INFORMATION PROVIDED: Begin
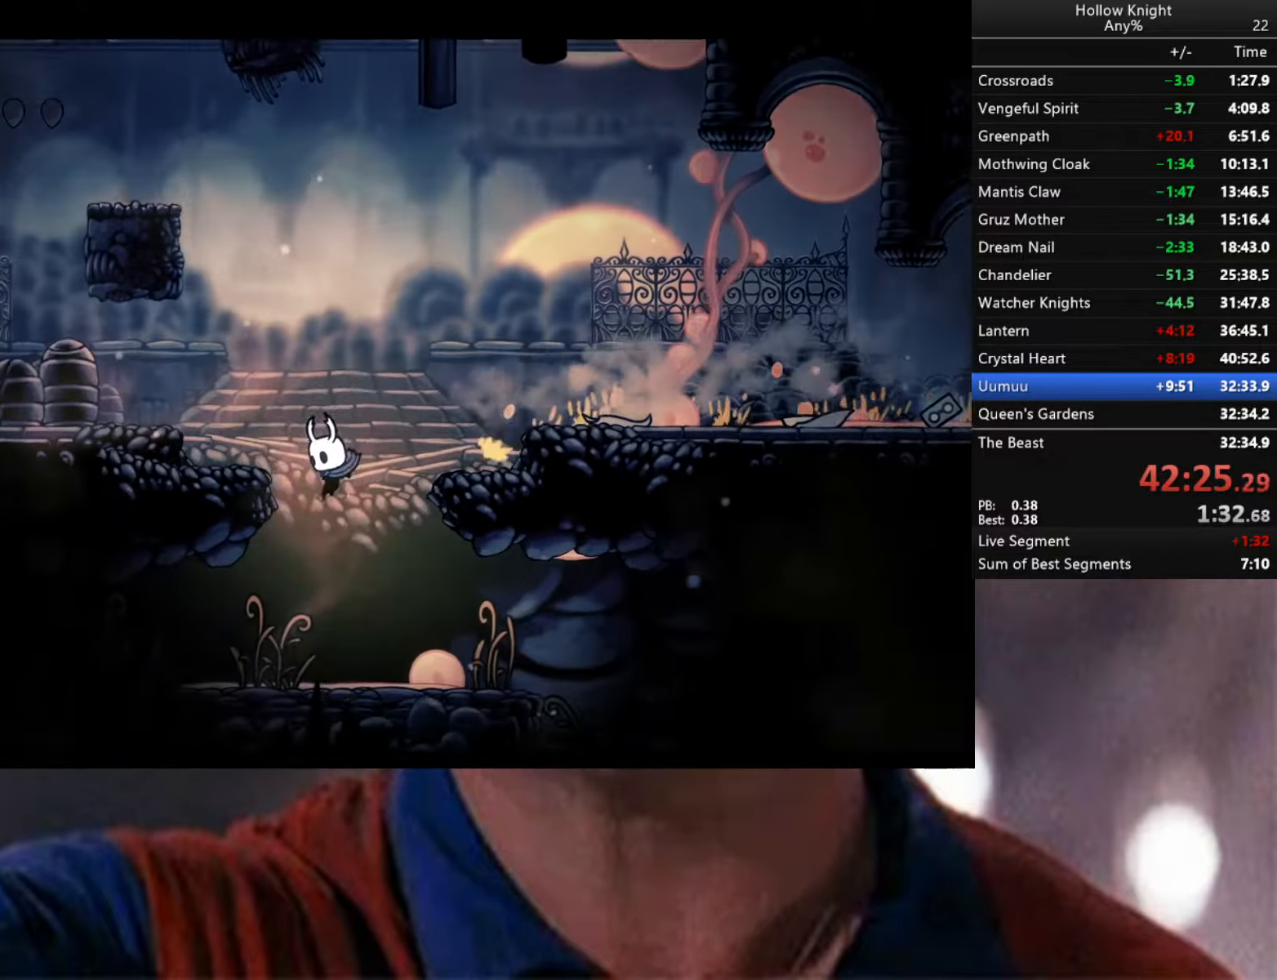
{"buttons": [], "left_stick": "down-right", "right_stick": "center", "events": [[50, "left_stick", "down-right"], [183, "X", "down"], [267, "X", "up"]]}
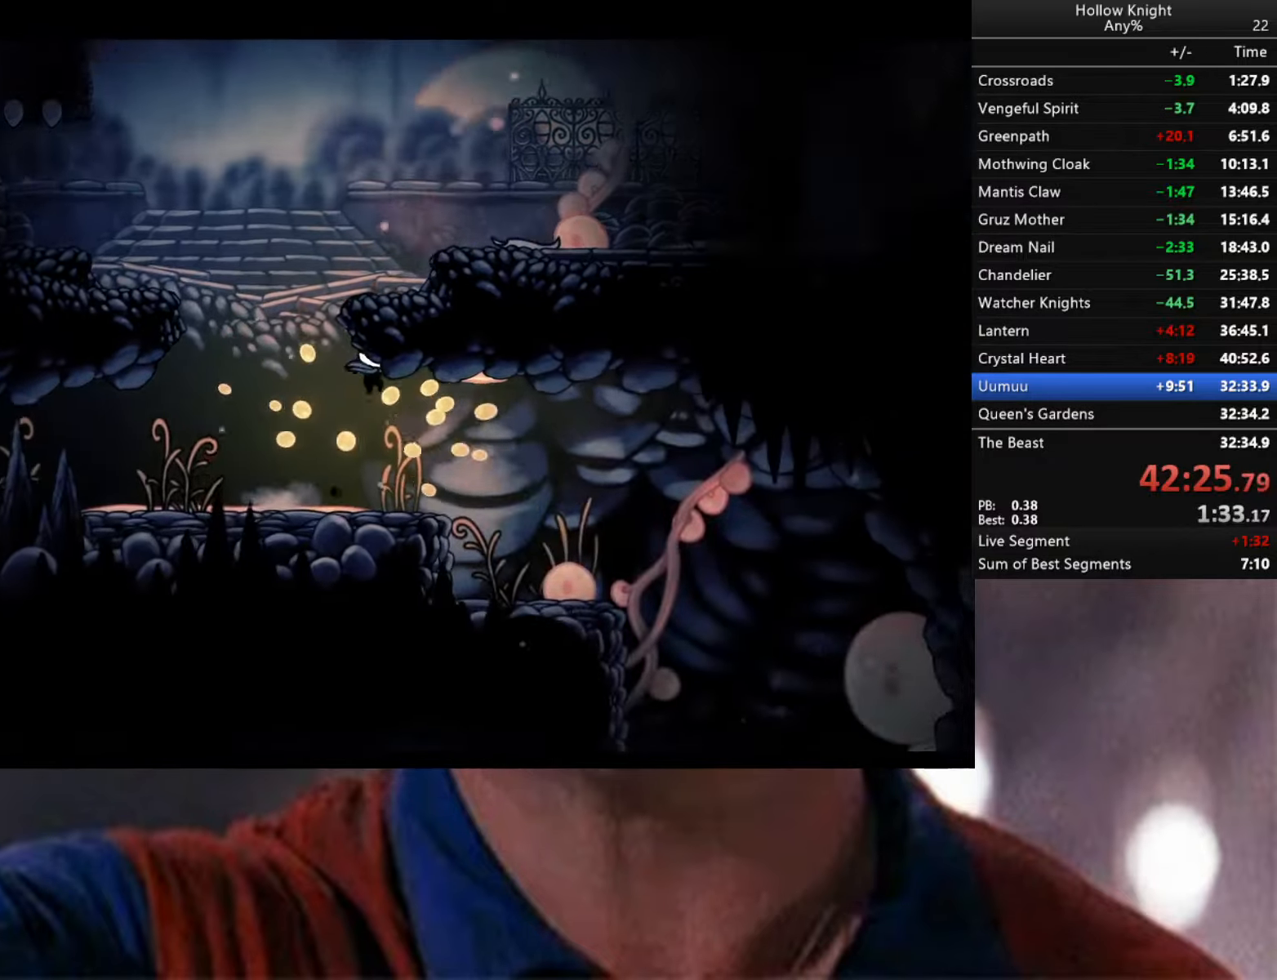
{"buttons": [], "left_stick": "down-right", "right_stick": "center", "events": [[450, "X", "down"], [500, "X", "up"]]}
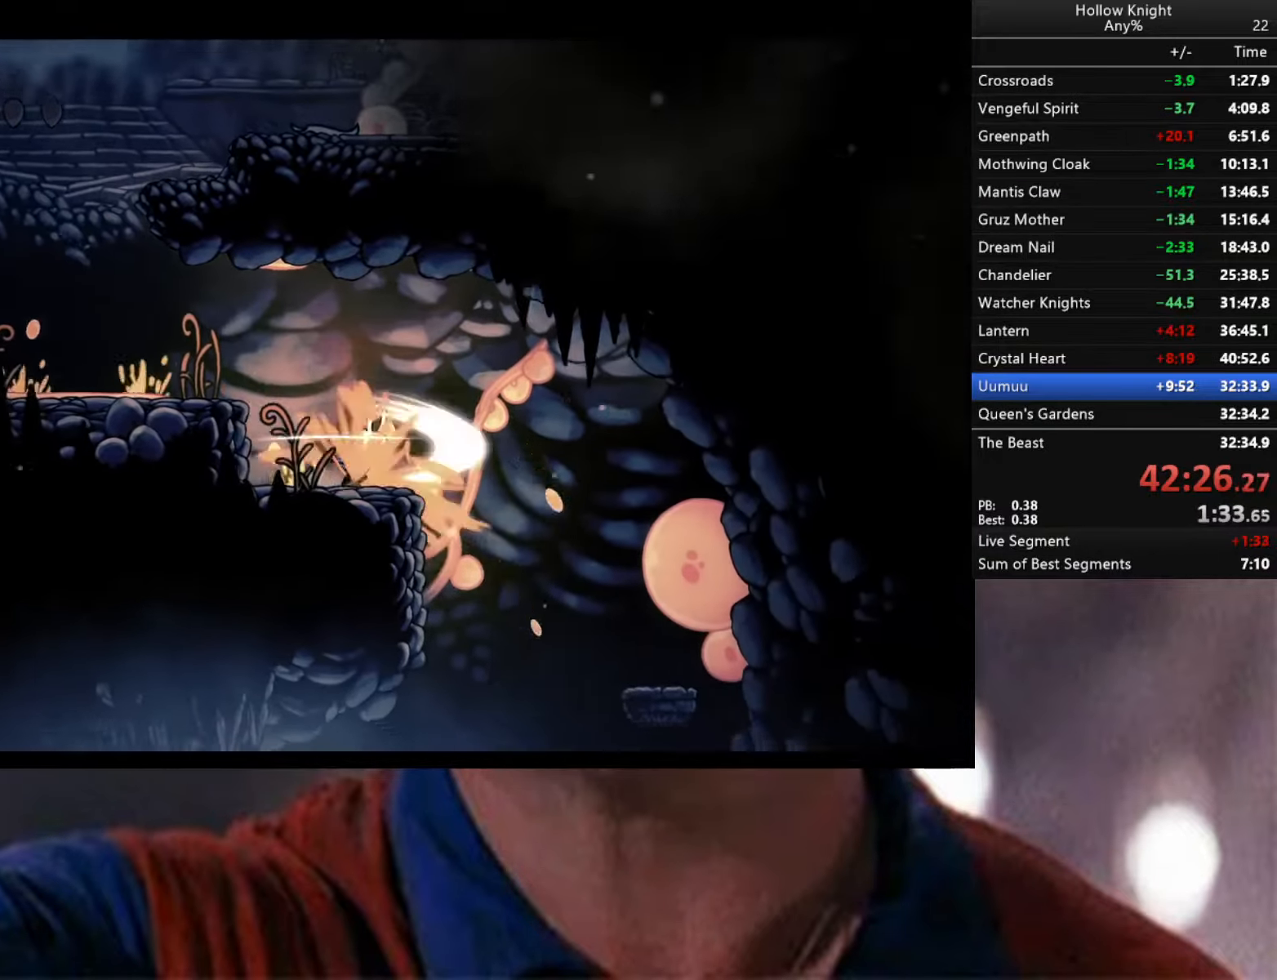
{"buttons": [], "left_stick": "down-right", "right_stick": "center", "events": []}
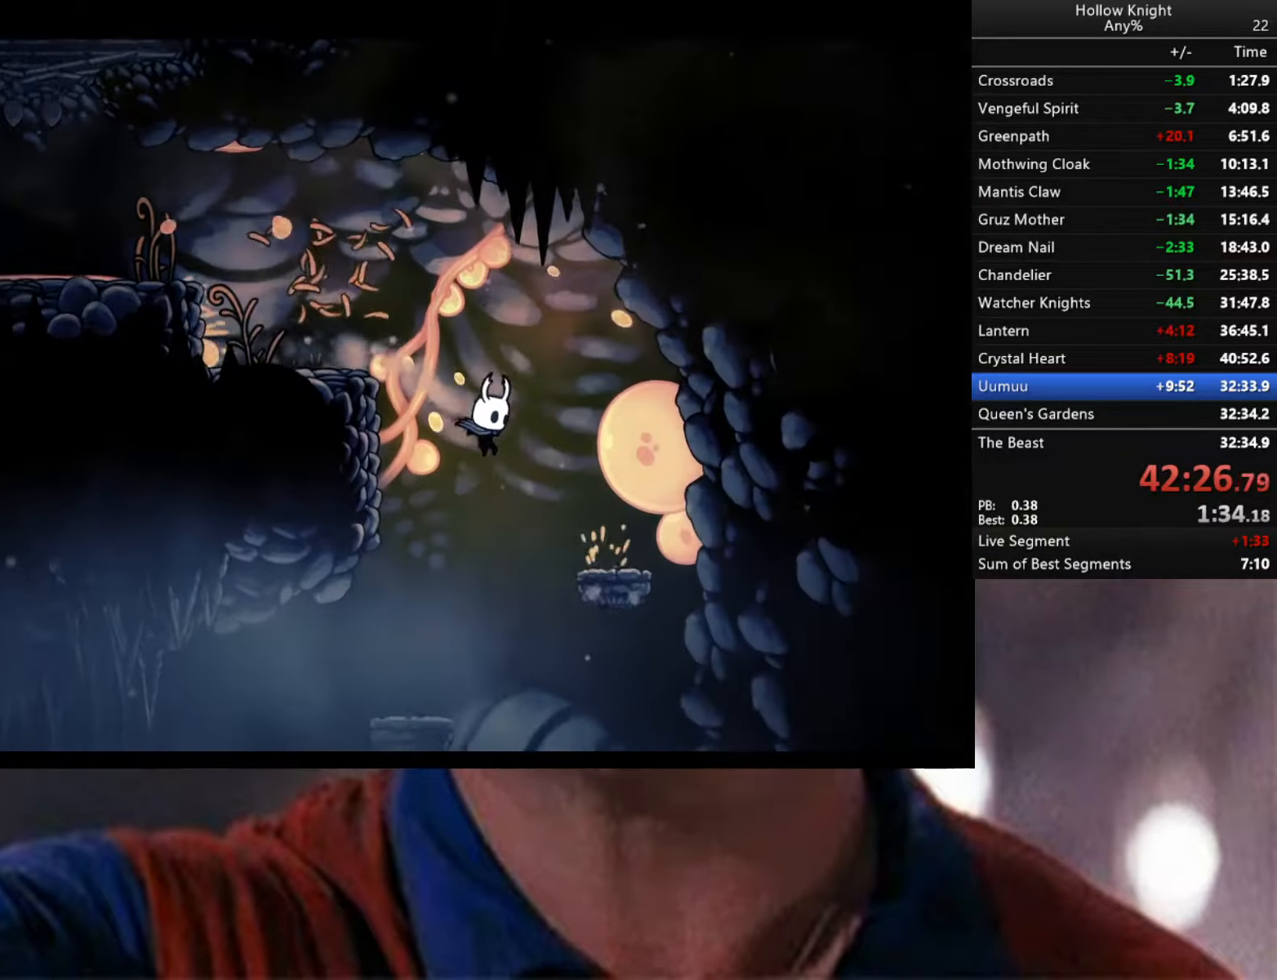
{"buttons": [], "left_stick": "down-right", "right_stick": "center", "events": []}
INFORMATION PROVIDED: End
Print each line of the material above exactly, with the pictures removed from your copy.

{"buttons": [], "left_stick": "down-right", "right_stick": "center", "events": [[50, "left_stick", "down-right"], [183, "X", "down"], [267, "X", "up"]]}
{"buttons": [], "left_stick": "down-right", "right_stick": "center", "events": [[450, "X", "down"], [500, "X", "up"]]}
{"buttons": [], "left_stick": "down-right", "right_stick": "center", "events": []}
{"buttons": [], "left_stick": "down-right", "right_stick": "center", "events": []}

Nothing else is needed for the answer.